In a year long classified study called "Air Superiority 2030", the USAF has concluded that its "projected force structure in 2030 is not capable of fighting and winning against the array of potential adversary capabilities." This rather shocking conclusion has led to a massive reexamination now underway of most of the Air Force's planned procurements for the next 15 years.
An unclassified "Flight Plan" outlines the Air Force's plan to address the classified study's conclusions and foresees an integrated and networked family of capabilities operating across air, space and cyberspace rather than a "silver bullet" solution as its most viable way ahead. The Plan emphasizes much shorter acquisition cycles that result in a series of developments rather then one big program.
One of the most salient material requirements cited in the study is the need for a Penetrating Counterair capability. Think of this as an integrated set of capabilities probably comprised of a follow on to the F-22 with additional accompanying unmanned capabilities. At one time this capability was called Next Gen Air Dominance (NGAD) but the Air Force is now shying away from that term. A 12-18 month Analysis of Alternatives commencing this fall will narrow down the exact requirements with a (probably) classified program to emerge in 2019.

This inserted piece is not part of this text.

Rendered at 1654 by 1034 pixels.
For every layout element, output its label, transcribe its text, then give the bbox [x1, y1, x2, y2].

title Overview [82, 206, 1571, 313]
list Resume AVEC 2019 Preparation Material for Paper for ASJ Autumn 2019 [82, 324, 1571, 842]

Also cited in the Flight Plan is the need for a Stand Off Arsenal Plane (probably a B-52 with many long range air-to-air and air-to-ground missiles on board that are launched from the "mother" ship and then controlled by forward-positioned fifth generation fighters or other sensors). The Plan cites the importance of NOC's B-21 bomber, longer range air-launched weapons (LMT, RTN) and Electronic Warfare (provided today mostly by NOC and BAE).

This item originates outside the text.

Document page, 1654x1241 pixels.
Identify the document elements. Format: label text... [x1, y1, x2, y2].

To execute the new and diverse program broadly laid out in its Air Superiority 2030 flight plan, the Air Force must generate $2 to $3B dollars annually in its future budgets. The only way to do this is to change the current program of record for planned future procurements:
F-35 Joint Strike Fighter. This program is likely to see the largest changes in the future simply because it has the most money programmed against it (see Willie Sutton). The Air Force will declare Initial Operating Capability within the next month and is procuring 44 F-35As this year with plans to ramp up to 60 in 2018 and 80 per year by 2022 until 1,763 are procured (~2037). Reducing its planned future F-35A buys to 48 per year would in theory free up $2.7B annually. Some of that money would have to go to extend the life of F-16s and F-15s and account for probable increases to planned unit costs (currently $80-85M). The following chart shows the impact of a flatter production ramp on F-35 annual sales. Note that direct budget impacts from this step will not occur until 2020. Indirect impacts like unit cost increases are TBD.

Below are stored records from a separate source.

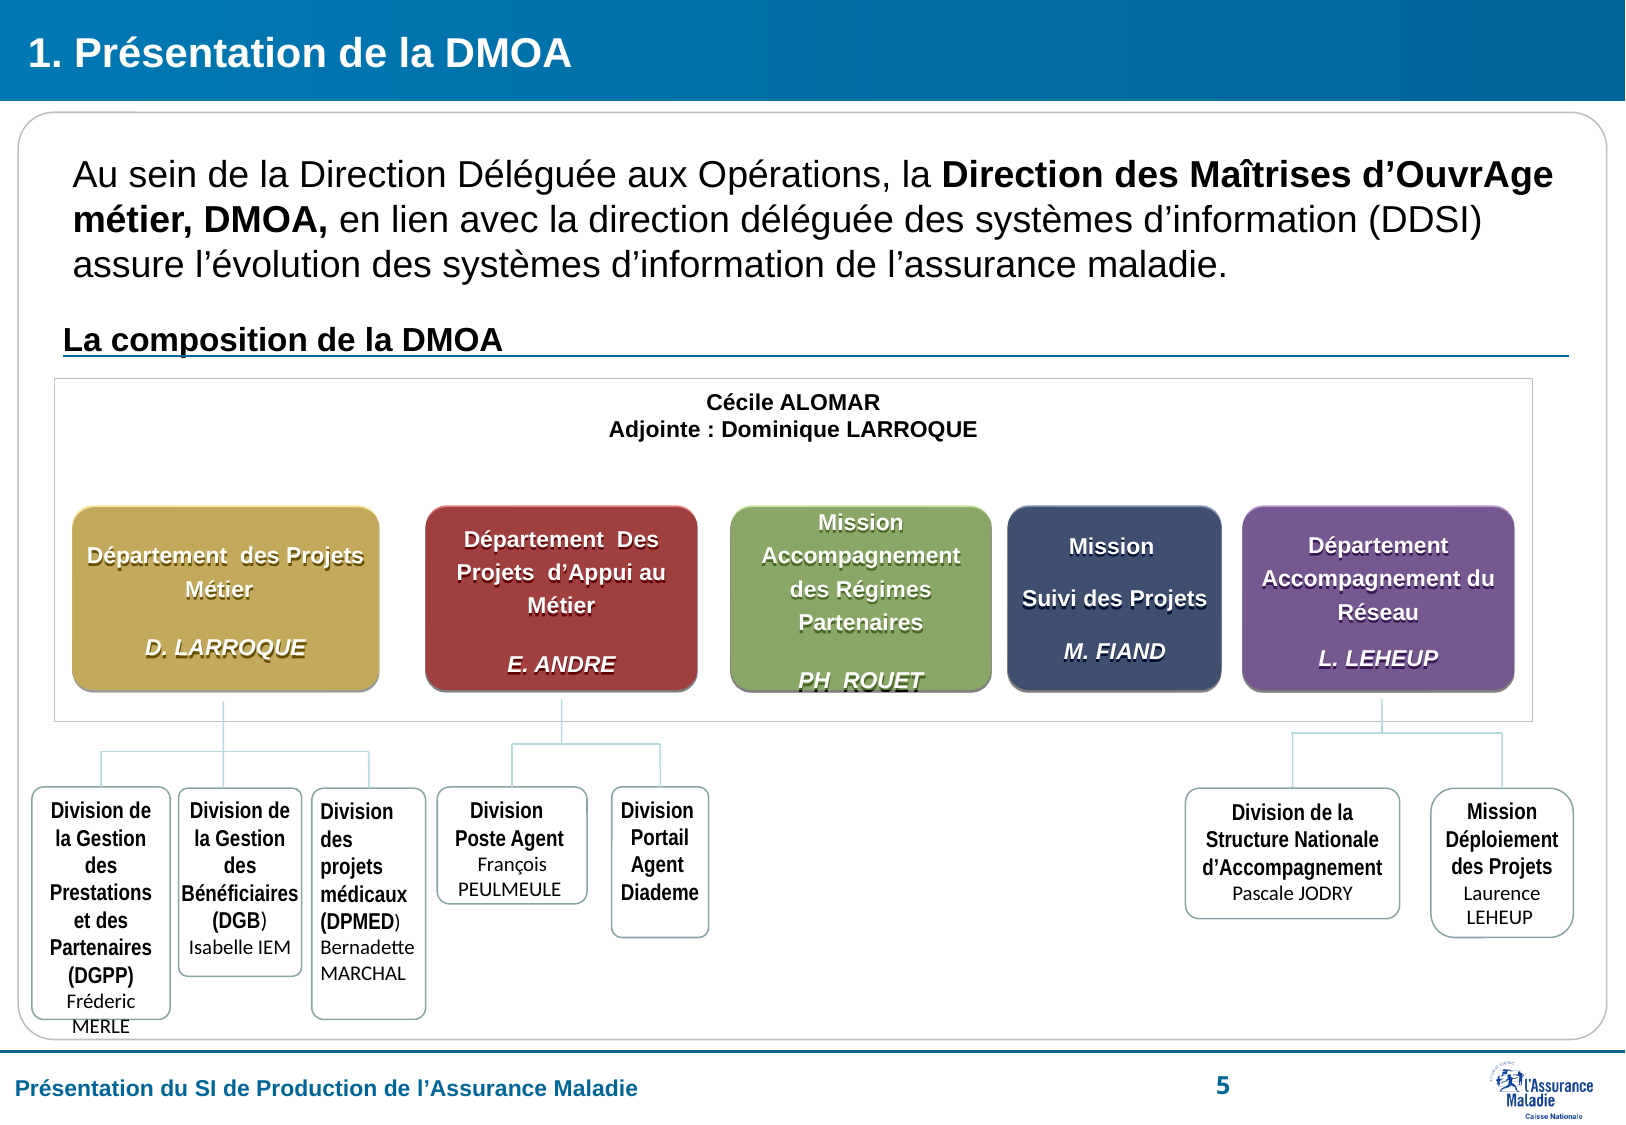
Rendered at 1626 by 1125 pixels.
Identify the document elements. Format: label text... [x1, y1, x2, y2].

text_box Département Des Projets d’Appui au Métier E. ANDRE [425, 505, 698, 691]
text_box Cécile ALOMAR Adjointe : Dominique LARROQUE [54, 380, 1533, 450]
text_box Division de la Gestion des Prestations et des Partenaires (DGPP) Fréderic MERLE [31, 786, 171, 1020]
text_box Division de la Gestion des Bénéficiaires (DGB) Isabelle IEM [178, 788, 302, 977]
text_box Mission Déploiement des Projets Laurence LEHEUP [1430, 788, 1574, 938]
text_box Division des projets médicaux (DPMED) Bernadette MARCHAL [311, 788, 426, 1020]
text_box Division Poste Agent François PEULMEULE [437, 786, 588, 904]
title 1. Présentation de la DMOA [12, 3, 1595, 99]
picture [1484, 1056, 1595, 1120]
text_box Mission Accompagnement des Régimes Partenaires PH ROUET [730, 505, 992, 691]
text_box Division de la Structure Nationale d’Accompagnement Pascale JODRY [1185, 788, 1400, 919]
text_box Au sein de la Direction Déléguée aux Opérations, la Direction des Maîtrises d’OuvrAge métier, DMOA, en lien avec la direction déléguée des systèmes d’information (DDSI) assure l’évolution des systèmes d’information de l’assurance maladie. [72, 150, 1579, 286]
text_box Mission Suivi des Projets M. FIAND [1007, 505, 1222, 691]
text_box Département des Projets Métier D. LARROQUE [72, 505, 380, 691]
text_box La composition de la DMOA [63, 317, 1569, 355]
text_box Division Portail Agent Diademe [611, 786, 709, 938]
text_box Département Accompagnement du Réseau L. LEHEUP [1242, 505, 1515, 691]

A-10 Replacement. The Air Force's plan to retire the 40 year old A-10 Close Air Support aircraft and replace them with F-35s has run into a Congressional buzz saw. The Air Force's most recently floated idea is to procure ~250 inexpensive-to-operate (<$5K/hour) off the shelf aircraft ASAP for use in permissive environments (a la Afghanistan), extend the life of the A-10s and then develop an inexpensive formal A-10 replacement later in the 2020's. Candidates for the near term procurement include the propeller-driven Embraer (Brazil) A-29 Super Tucano and Beechcraft (TXT) AT-6. TXT's not-yet-certified but cheap Scorpion jet is also often on rumor lists. This concept has lots of moving parts and comes across as very half-baked to Pentagon budget critics (like me.)
Service Life Extension Programs (SLEPs) for some F-15s and F-16s would be a relatively low cost way for USAF to maintain the required minimum number of combat aircraft while stretching out the F-35 buy. Numerous contractors (NOC, RTN, BAE, LMT, BA) all have relatively low risk contract-ready programs to upgrade radar and other systems that have been developed for the large number of owners of these aircraft overseas.
Although 2030 is 14 years away, the Air Force's Air Superiority 2030 flight plan is going to be a big lift. One of the Air Force's going in assumptions for its plan is that the Pentagon will go "back to the future" and adopt a new acquisition system that will result in a dramatic reduction of the time it takes for a concept to become an initial operating capability. An excellent but optimistic goal.